Apr 11: Neonatal microbiota development affects respiratory infection risk later in life

A microbiome with a higher abundance of beneficial bacteria in the first weeks of life was more often found in infants who were born via vaginal delivery in contrast to caesarian section as well as in those who were breastfed as compared to those who were bottle-fed. This suggests that vaginal delivery and breastfeeding might be favorable for the early development of antibody responses and risk of respiratory infections, concluded Emma de Koff (UMC Utrecht and Spaarne Hospital) in her PhD thesis.
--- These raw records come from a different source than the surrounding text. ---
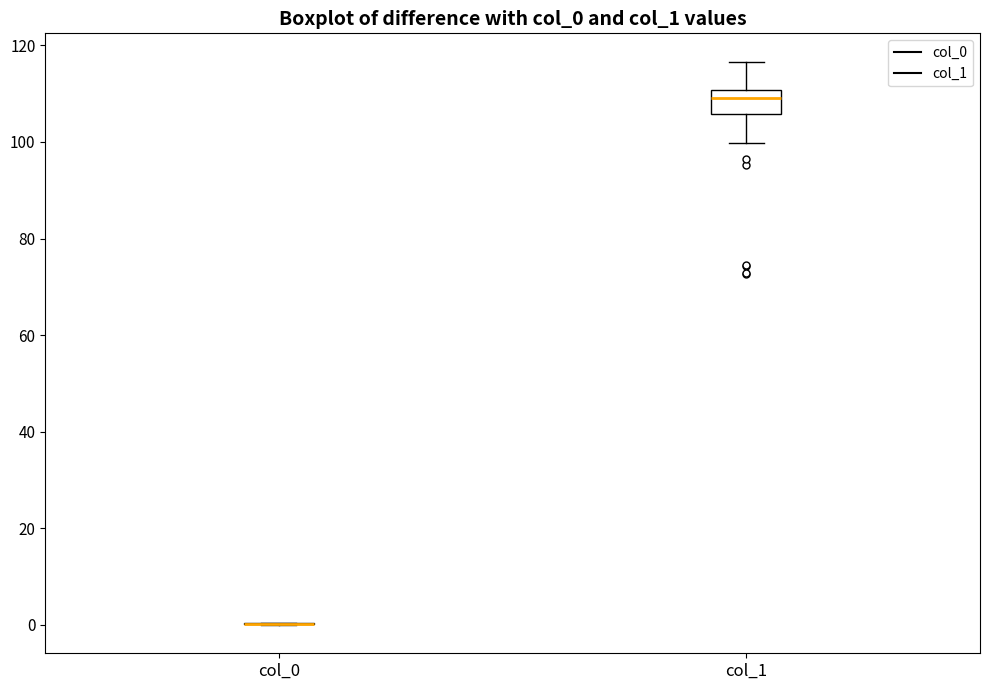

Reading left to right, transcribe this box plot: for each box, give where its median line is, the range the box spans, and where its two whiskers end, as read against the y-axis. The values are not printed on the chart, so give them approximately, as read against the axis.

col_0: box collapsed to a line at 0, whiskers 0 to 0
col_1: median 110 (inside the box), box 106 to 110, whiskers 100 to 116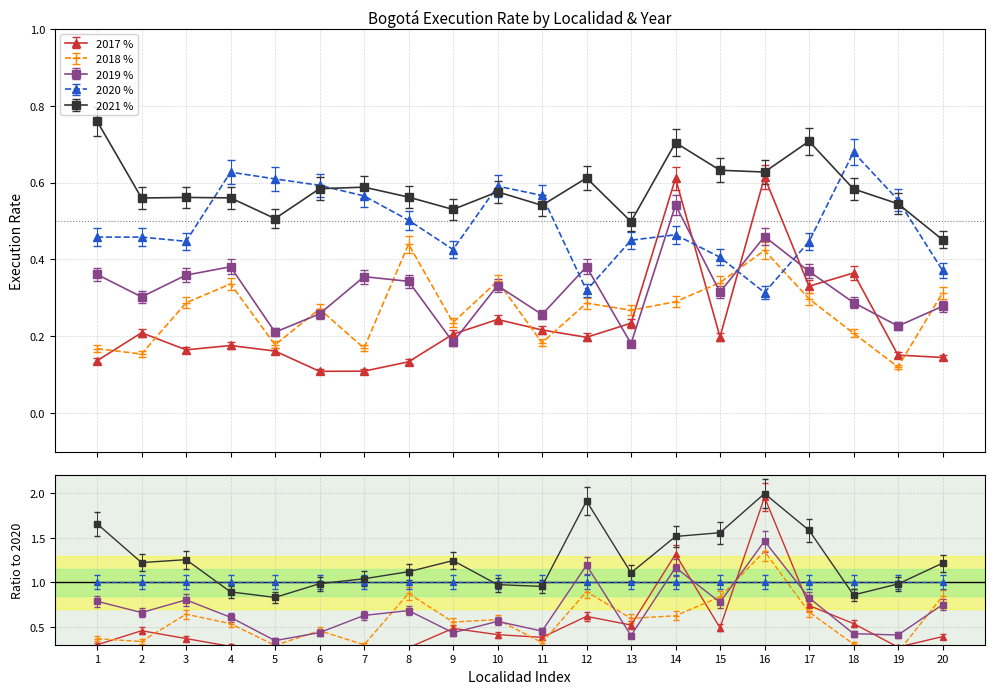

What is the highest value of the 2021 % series?

0.8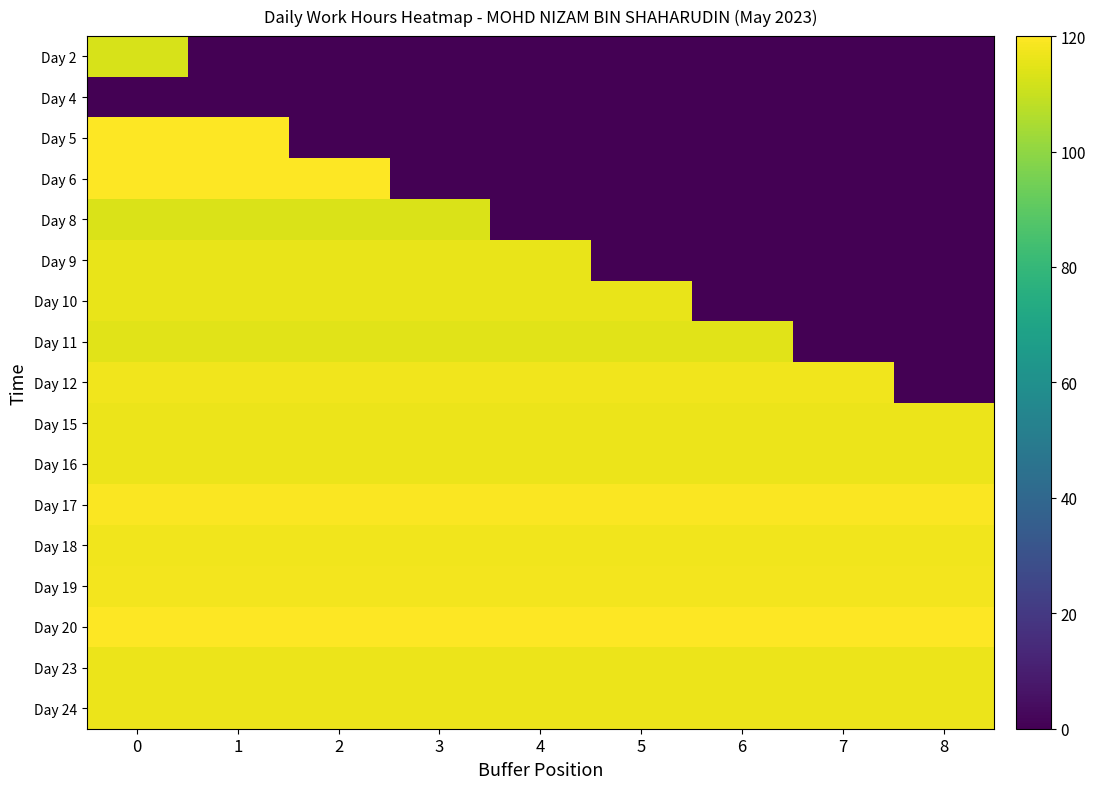

What is the difference between the highest and lowest values at 2?

120.0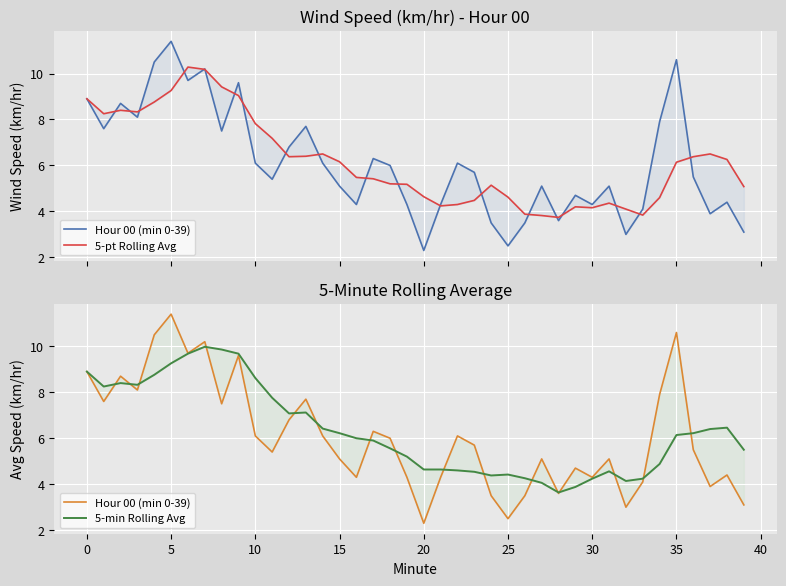

What is the total value across all series at 11?

20.3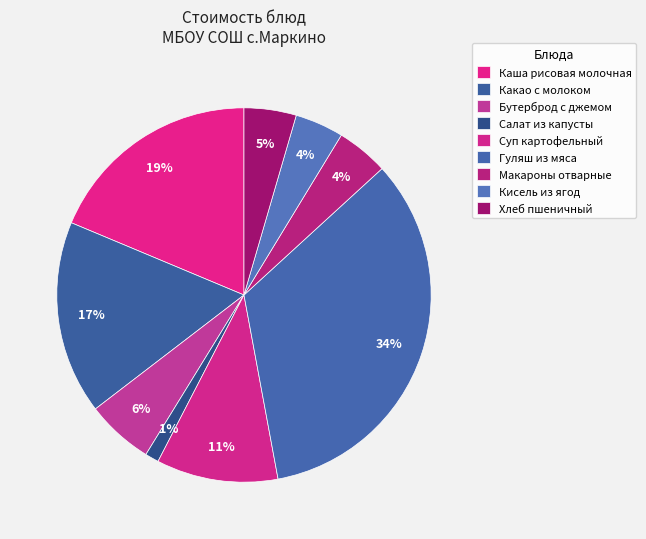

How many slices are in this pie chart?

9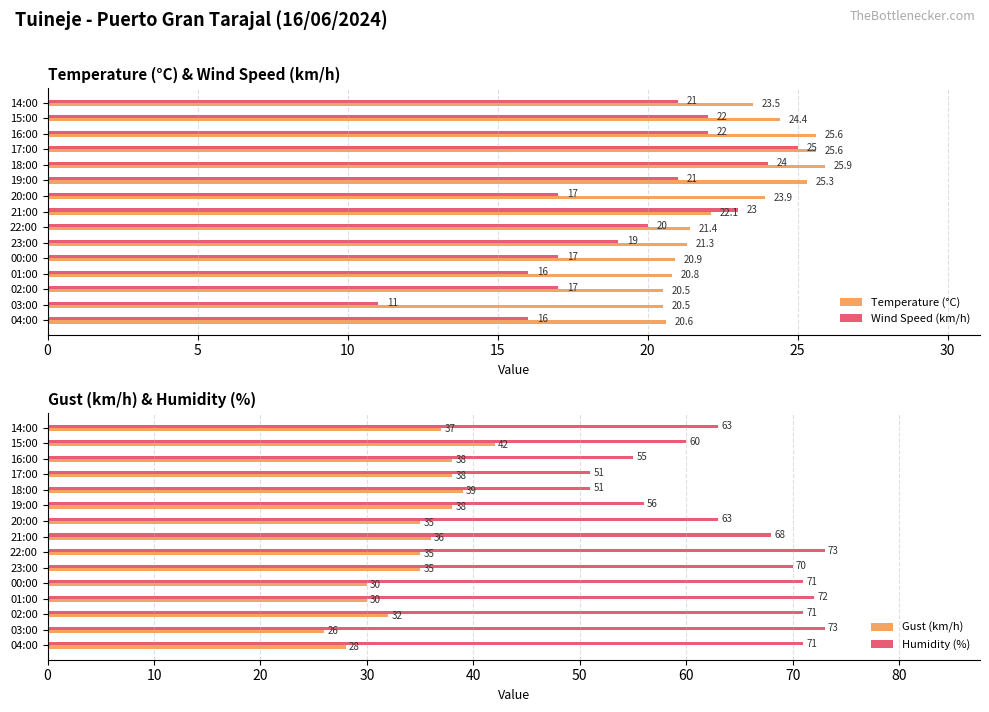

What is the difference between the maximum and minimum values in the Wind Speed (km/h) series?

14.0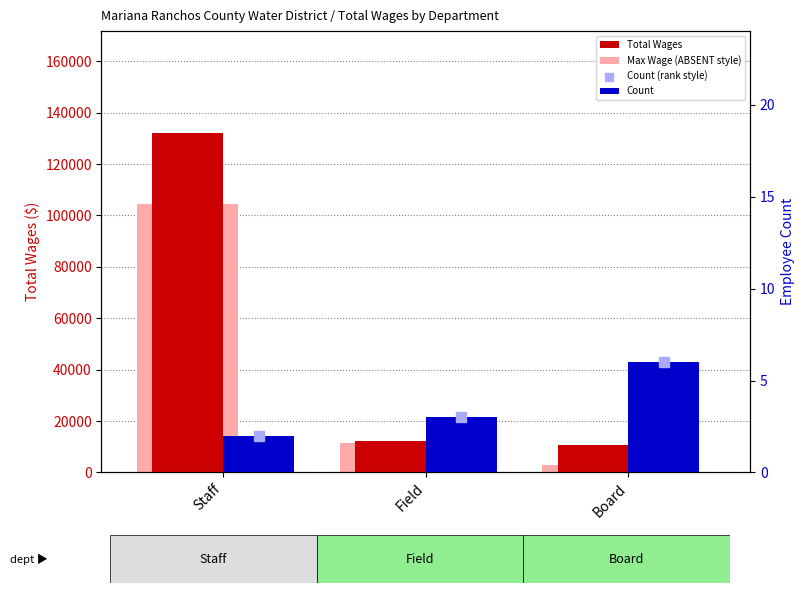

What are all the series names shown in the legend?

Total Wages, Max Wage (ABSENT style), Count, Count (rank style)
The development of the human microbiome starts at birth with the partially transmitted microbiota from mother to child and continues in the first years of life under the influence of factors like nutrition, day care attendance and antibiotics use. An increasing number of studies imply a relationship between the composition of the microbiome in early life and the risk of developing both infectious diseases and immune-mediated chronic disorders, such as asthma and allergies, in later life. Investigators from the Wilhelmina Children’s Hospital (part of University Medical Center Utrecht), Spaarne Gasthuis (Haarlem), University of Edinburgh (Edinburgh, U.K.) and the National Institute of Public Health and the Environment (Bilthoven) investigated the development of the microbiome and other factors in infants during the first year of life in relation to susceptibility to infections.
Early-life antibody response
In her thesis, Emma de Koff (Department of Pediatric Infectious Diseases, UMC Utrecht and Spaarne Hospital, Haarlem) and colleagues studied correlations of the early-life composition of the upper respiratory and intestinal microbiome with mucosal antibody concentrations and salivary antibody responses to routinely administered vaccines, respectively. The dataset of 130 mothers and their newborns from the ‘Microbiome Utrecht Infant Study’ (MUIS cohort) was used as a source for the analyses by Emma de Koff. The results from this thesis showed that a microbiome with a higher abundance of beneficial bacteria in the first weeks of life was more often found in infants who were born via vaginal delivery in contrast to caesarian section as well as in those who were breastfed as compared to those who were bottle-fed. This suggests that both vaginal delivery and breastfeeding might be favorable for the early development of antibody responses.
Disrupted micrbiome composition
Furthermore, she demonstrated that the respiratory microbiome composition was heavily disrupted during severe respiratory tract infections requiring hospitalization, but recovered well after the acute infection, albeit not in all children. Diminished recovery of the microbiome following a severe respiratory infection was, in turn, associated with more frequent recurrence of respiratory complaints. Finally, the investigators showed that saliva could be more frequently considered as a non-invasive specimen in infection and immunity research.
Emma de Koff concluded that the findings in her thesis have revealed leads for further research to develop methods that can manipulate the early-life microbiome and potentially attain beneficial effects on child health.
Respiratory tract infections
Respiratory tract infections (RTI) remain a major global health concern, being responsible for 15 percent of childhood deaths under the age of 5 years globally, and for considerable morbidity. Despite recognition of many host and environmental factors known to contribute to RTI susceptibility, such as age, gender, genetics, birth mode, breastfeeding, crowding conditions and environmental tobacco exposure, the exact mechanism(s) by which a child develops recurrent or severe RTIs while others remain healthy, has remained largely unknown.
PhD defense
Emma de Koff (1992, Utrecht) defended her PhD thesis on April 11, 2023 at Utrecht University. The title of her thesis was “The early-life microbiota in relation to mucosal immune maturation and respiratory infections in children.” Supervisors were prof. dr. Debby Bogaert (UMC Utrecht and University of Edinburgh) and prof. dr. Lieke Sanders (UMC Utrecht and RIVM). Co-supervisor was dr. Marlies van Houten (UMC Utrecht and Spaarne Gasthuis, Haarlem). Emma works as a resident in training (AIOS) in clinical microbiology at Amsterdam UMC.